Work to complete
Drop every picture, then print the rest of the listing exactly as given.

Records: Begin

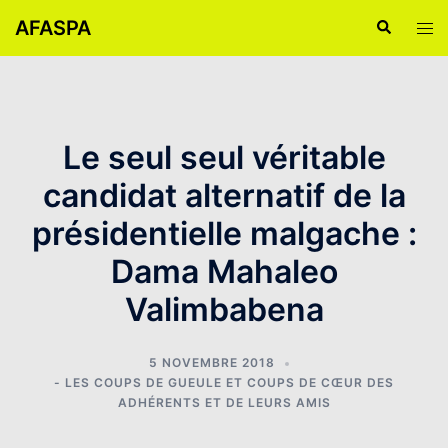
Aller
AFASPA
Recherche
Ouvr
au
le
contenu
men
Le seul seul véritable
candidat alternatif de la
présidentielle malgache :
Dama Mahaleo
Valimbabena
5 NOVEMBRE 2018
- LES COUPS DE GUEULE ET COUPS DE CŒUR DES
ADHÉRENTS ET DE LEURS AMIS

Records: End

Task output
Aller
AFASPA
Recherche
Ouvr
au
le
contenu
men
Le seul seul véritable
candidat alternatif de la
présidentielle malgache :
Dama Mahaleo
Valimbabena
5 NOVEMBRE 2018
- LES COUPS DE GUEULE ET COUPS DE CŒUR DES
ADHÉRENTS ET DE LEURS AMIS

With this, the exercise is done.